Figures et destins du traumatisme

 

Auteurs du livre :
Claude Janin


Revue : n°25 décembre 2015

Auteur de l'article : Renate Eiber


Figures et destins du traumatisme, Paris, Puf, 2015, ISBN 978-2-13-063124-8, 150 p.

Le trauma a opposé Freud, qui l’a abordé sous l’angle du psychique, à Ferenczi, qui, lui, l’a traité d’un point de vue matériel, événementiel. Cette opposition se traduit par le fait que le trauma se situe au carrefour du dedans et du dehors. C’est là que la transitionnalité de Winnicott en assure l’issue. L’autre apport important est celui de Vidermann qui articule réalité, trauma et histoire. Il en découle deux figures du traumatisme : la détransitionnalisation de la réalité et la non qualification des vécus psychiques. Beaucoup d’événements s’inscrivent dans le psychisme sans concrétions fantasmatiques constituant ainsi le noyau traumatique du moi. La rencontre de l’événement avec les fantasmes entraîne le collapsus de la topique interne, source de l’inquiétante étrangeté.

━━━━━━

# Tâche demandée 1:
Pour chacune des affirmations suivantes, dites si le passage la confirme (oui ou non) et citez mot pour mot les termes qui tranchent. (a) Freud a traité le trauma d'un point de vue matériel. (b) Vidermann met en relation réalité, trauma et histoire. (c) Le livre fait 150 pages.
# Tâche demandée 2:
Relevez tous les noms de personnes qui figurent dans le paragraphe du passage commençant par « Le trauma a opposé ».
Seul le passage sert de source.

━━━━━━

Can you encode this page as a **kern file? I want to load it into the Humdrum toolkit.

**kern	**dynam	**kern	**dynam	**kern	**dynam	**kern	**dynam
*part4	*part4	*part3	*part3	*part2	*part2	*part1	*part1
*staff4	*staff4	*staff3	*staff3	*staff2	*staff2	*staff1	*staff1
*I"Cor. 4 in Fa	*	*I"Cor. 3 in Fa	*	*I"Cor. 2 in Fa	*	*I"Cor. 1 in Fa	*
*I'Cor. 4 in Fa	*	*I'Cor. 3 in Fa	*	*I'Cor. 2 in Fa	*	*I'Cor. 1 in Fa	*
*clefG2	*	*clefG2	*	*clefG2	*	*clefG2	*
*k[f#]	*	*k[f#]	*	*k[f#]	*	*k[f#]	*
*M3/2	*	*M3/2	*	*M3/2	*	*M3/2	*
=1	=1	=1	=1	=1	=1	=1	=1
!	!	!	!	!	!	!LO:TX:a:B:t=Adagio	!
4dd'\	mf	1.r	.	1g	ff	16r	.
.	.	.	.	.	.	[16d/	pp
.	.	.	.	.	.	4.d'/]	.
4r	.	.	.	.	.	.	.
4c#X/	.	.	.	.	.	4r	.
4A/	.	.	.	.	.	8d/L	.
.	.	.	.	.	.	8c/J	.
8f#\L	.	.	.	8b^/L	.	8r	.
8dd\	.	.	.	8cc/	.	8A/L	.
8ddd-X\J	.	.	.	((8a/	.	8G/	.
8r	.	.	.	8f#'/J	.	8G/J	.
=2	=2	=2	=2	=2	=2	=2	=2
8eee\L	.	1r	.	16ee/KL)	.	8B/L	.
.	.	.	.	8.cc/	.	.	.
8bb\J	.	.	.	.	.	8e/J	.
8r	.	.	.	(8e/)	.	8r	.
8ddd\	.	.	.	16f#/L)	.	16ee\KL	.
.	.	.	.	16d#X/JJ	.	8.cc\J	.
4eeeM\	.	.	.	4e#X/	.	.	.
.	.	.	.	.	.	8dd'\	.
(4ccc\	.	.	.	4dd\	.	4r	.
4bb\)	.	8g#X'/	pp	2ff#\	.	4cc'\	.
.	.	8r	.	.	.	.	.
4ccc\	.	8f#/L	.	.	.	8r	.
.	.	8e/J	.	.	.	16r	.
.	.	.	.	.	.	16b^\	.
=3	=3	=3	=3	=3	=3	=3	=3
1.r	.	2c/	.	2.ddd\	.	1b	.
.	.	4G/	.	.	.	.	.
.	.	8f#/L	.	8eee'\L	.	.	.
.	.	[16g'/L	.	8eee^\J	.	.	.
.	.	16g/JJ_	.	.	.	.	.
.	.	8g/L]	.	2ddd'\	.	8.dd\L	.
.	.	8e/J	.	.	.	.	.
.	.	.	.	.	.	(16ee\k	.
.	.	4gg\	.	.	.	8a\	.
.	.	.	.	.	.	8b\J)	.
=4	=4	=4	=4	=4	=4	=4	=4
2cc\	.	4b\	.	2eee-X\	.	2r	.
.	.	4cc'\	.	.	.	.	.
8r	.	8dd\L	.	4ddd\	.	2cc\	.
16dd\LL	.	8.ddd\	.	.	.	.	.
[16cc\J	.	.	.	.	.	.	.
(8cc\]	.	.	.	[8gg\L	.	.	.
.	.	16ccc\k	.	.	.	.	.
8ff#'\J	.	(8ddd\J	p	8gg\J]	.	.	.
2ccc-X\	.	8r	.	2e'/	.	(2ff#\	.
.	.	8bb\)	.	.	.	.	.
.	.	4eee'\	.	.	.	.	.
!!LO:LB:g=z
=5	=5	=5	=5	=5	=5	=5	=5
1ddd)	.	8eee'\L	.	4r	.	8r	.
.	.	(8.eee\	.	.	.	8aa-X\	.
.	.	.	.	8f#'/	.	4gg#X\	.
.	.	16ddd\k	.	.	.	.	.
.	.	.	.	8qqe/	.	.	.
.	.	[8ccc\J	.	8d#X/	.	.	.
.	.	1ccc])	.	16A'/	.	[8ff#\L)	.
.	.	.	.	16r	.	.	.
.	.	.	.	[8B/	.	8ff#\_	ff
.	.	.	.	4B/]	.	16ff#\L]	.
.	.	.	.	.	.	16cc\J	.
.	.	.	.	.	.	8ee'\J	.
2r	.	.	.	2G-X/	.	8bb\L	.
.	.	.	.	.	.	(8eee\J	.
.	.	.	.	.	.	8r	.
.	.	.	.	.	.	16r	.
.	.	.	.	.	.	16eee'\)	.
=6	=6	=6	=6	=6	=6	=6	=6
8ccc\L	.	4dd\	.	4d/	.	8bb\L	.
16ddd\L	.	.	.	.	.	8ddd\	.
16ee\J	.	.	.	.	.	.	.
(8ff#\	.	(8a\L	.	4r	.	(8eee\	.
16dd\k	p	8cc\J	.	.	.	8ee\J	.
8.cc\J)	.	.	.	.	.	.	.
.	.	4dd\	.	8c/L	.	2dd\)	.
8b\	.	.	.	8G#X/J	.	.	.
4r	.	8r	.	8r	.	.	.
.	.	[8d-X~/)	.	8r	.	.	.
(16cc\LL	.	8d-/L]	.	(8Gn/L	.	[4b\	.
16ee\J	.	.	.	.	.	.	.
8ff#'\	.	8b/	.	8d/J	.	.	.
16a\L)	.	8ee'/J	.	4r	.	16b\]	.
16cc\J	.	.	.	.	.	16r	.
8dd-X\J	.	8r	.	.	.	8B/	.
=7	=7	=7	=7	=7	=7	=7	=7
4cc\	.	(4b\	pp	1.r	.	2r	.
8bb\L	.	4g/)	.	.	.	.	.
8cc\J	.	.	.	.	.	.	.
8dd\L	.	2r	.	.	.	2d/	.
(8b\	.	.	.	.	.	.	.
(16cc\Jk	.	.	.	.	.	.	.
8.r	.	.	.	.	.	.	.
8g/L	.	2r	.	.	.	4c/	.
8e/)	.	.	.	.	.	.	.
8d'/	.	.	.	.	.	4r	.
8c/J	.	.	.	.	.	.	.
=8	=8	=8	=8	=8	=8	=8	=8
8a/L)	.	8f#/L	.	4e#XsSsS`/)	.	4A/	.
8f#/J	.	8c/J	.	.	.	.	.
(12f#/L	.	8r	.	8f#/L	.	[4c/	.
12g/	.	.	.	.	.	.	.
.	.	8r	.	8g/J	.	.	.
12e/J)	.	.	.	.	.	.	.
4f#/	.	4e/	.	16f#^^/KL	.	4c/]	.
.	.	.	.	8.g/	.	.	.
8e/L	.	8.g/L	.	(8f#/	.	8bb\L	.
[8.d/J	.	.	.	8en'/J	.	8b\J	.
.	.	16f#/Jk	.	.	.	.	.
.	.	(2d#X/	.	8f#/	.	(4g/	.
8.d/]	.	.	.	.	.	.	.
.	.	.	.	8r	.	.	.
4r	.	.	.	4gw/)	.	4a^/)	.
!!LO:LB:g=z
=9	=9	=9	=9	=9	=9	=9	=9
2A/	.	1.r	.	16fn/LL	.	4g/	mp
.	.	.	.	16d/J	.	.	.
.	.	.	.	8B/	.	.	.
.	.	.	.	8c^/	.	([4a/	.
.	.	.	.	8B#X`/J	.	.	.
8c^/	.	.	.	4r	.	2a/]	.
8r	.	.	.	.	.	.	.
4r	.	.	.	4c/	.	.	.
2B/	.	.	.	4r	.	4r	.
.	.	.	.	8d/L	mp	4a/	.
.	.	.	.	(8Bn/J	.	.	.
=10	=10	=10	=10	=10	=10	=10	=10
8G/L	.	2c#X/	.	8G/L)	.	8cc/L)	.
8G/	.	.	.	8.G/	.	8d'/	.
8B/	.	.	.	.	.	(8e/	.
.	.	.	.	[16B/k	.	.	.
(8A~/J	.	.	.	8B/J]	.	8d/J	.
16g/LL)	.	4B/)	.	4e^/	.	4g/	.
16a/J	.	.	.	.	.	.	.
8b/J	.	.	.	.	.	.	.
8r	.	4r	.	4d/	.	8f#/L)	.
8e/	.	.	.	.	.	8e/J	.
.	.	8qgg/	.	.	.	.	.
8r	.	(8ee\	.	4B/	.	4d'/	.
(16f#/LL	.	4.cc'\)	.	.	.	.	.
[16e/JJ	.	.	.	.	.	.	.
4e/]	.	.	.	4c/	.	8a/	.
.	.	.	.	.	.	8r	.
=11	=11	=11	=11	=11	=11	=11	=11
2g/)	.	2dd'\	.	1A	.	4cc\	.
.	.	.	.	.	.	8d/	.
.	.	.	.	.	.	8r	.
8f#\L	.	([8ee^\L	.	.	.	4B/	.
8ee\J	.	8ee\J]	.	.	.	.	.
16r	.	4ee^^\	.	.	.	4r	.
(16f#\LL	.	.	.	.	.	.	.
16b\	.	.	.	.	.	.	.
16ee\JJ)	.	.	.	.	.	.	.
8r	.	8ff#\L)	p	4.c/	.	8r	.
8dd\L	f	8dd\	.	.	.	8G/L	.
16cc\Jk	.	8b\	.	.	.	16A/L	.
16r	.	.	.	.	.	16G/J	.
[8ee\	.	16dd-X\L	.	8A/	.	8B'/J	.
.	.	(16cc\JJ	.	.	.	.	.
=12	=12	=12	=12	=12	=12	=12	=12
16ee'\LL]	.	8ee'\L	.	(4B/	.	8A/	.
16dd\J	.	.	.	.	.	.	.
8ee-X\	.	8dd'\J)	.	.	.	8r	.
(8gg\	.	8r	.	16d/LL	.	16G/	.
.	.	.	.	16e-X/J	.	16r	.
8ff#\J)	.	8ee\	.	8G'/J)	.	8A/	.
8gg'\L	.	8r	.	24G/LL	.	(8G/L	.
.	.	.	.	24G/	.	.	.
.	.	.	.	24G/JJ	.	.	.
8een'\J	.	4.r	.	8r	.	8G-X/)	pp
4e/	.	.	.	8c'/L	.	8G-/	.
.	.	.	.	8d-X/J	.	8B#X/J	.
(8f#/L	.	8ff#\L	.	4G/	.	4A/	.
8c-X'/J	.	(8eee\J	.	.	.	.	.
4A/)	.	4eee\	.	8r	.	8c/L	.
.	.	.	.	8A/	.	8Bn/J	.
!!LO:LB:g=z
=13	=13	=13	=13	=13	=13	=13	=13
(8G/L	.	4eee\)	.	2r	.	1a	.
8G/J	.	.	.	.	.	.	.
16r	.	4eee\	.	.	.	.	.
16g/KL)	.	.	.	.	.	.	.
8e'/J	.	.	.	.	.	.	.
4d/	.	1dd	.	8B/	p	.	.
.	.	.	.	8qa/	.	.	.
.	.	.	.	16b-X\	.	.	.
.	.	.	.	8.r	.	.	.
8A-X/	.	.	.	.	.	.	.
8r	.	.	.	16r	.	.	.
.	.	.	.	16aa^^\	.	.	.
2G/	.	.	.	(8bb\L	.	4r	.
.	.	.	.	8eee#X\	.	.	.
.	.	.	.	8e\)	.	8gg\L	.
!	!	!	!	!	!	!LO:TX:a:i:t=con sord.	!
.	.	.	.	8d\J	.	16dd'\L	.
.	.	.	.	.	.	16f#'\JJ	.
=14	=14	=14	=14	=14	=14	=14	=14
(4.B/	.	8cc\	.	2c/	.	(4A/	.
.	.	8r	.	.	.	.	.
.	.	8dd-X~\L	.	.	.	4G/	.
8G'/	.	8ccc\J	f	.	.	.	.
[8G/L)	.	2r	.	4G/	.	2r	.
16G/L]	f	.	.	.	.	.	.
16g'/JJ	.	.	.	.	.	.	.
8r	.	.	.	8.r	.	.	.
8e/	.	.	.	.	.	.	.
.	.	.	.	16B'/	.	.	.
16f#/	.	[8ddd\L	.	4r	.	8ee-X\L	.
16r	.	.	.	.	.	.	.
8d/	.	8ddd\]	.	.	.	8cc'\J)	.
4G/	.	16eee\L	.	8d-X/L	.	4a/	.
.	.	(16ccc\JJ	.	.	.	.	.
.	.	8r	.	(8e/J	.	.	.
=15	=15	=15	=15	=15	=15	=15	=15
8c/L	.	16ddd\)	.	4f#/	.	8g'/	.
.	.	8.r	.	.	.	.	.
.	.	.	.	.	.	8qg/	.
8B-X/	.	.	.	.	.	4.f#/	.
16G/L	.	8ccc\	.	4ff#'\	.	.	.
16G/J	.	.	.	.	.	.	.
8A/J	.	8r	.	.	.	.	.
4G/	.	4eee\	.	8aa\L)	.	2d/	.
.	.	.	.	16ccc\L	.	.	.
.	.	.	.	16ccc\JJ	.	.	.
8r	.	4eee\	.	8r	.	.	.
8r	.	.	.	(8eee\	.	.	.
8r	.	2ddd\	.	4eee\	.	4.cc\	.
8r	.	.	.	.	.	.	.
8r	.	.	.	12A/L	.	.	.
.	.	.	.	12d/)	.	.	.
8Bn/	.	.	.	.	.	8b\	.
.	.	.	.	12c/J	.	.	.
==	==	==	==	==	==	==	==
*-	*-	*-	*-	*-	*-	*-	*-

━━━━━━

# Résultat obtenu 1:
(a) Non : « Freud, qui l’a abordé sous l’angle du psychique ».
(b) Oui : « Vidermann qui articule réalité, trauma et histoire ».
(c) Oui : « 150 p. »

# Résultat obtenu 2:
Freud, Ferenczi, Winnicott, Vidermann